Work request: Retype the listing exactly, so that the copy matches it line for line.

Recorded data:
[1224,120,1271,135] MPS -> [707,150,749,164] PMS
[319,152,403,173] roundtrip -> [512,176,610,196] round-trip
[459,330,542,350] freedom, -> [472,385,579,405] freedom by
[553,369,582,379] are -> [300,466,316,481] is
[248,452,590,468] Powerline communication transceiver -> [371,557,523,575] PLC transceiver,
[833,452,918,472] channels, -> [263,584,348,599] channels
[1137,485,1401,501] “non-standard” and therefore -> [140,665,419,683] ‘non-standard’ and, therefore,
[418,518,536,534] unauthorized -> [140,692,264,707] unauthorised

Written response:
[1224,120,1271,135] MPS -> [707,150,749,164] PMS
[319,152,403,173] roundtrip -> [512,176,610,196] round-trip
[459,330,542,350] freedom, -> [472,385,579,405] freedom by
[553,369,582,379] are -> [300,466,316,481] is
[248,452,590,468] Powerline communication transceiver -> [371,557,523,575] PLC transceiver,
[833,452,918,472] channels, -> [263,584,348,599] channels
[1137,485,1401,501] “non-standard” and therefore -> [140,665,419,683] ‘non-standard’ and, therefore,
[418,518,536,534] unauthorized -> [140,692,264,707] unauthorised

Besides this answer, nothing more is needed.